Anyway, I'm off for the next 4 days so I plan on enjoying my time away from the hospital. I did take some belly shots a couple days ago (something I regret that I didn't do with my first 2 kids) and sometime I'll get around to posting them because I love seeing other people's bellys and seeing how they grow. Just shows you how amazing a woman's body really is.
2 comments:
Just for the record, I think it is very touching with a member of the medical team cares enough about you to cry. You call it selfish, I call it empathy. (((hugs)))
I will for sure include a prayer for the woman with the twins.

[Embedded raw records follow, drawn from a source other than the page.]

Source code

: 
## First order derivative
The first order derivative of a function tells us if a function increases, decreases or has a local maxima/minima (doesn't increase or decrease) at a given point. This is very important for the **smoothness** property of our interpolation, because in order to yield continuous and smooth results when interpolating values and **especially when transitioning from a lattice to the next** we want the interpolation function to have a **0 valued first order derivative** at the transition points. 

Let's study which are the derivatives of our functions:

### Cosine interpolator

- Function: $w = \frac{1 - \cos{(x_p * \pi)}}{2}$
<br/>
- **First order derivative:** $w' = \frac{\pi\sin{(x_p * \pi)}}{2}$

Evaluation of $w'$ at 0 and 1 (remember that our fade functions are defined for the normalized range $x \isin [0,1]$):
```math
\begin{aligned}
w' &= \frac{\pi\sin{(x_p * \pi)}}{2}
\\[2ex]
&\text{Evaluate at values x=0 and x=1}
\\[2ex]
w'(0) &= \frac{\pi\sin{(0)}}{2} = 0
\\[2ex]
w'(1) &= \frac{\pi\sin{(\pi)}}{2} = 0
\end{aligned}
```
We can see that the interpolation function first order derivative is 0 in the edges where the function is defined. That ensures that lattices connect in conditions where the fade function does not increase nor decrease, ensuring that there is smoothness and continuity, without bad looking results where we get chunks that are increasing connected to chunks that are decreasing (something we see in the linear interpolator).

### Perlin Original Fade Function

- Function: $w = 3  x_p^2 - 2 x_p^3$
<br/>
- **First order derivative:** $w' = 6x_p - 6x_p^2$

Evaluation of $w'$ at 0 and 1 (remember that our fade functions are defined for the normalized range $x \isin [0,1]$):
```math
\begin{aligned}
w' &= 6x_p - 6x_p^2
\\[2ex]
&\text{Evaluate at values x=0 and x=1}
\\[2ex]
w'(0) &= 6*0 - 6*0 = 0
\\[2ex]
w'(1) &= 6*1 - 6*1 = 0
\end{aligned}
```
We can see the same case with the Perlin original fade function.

When I was in the hospital losing my son Erik, it was the comforting tears that one nurse shared with me one late night that helped validate my feelings. I realize that it is not in her (or any nurses') job title to connect with her patients in this way, but I can not explain how her tears and kind heart helped me through that tough time.
Shedding tears for someone going through something so tragic isn't selfish, just because it is not you. Its raw human emotions, and its what keeps you a compassionate person to be able to do your job. I DO think distancing yourself (because of the growing belly) is a really noble thing to do for those women losing or have just lost their baby(ies).
On another note, I hope you enjoy your time away from work and can't wait to see your belly pics.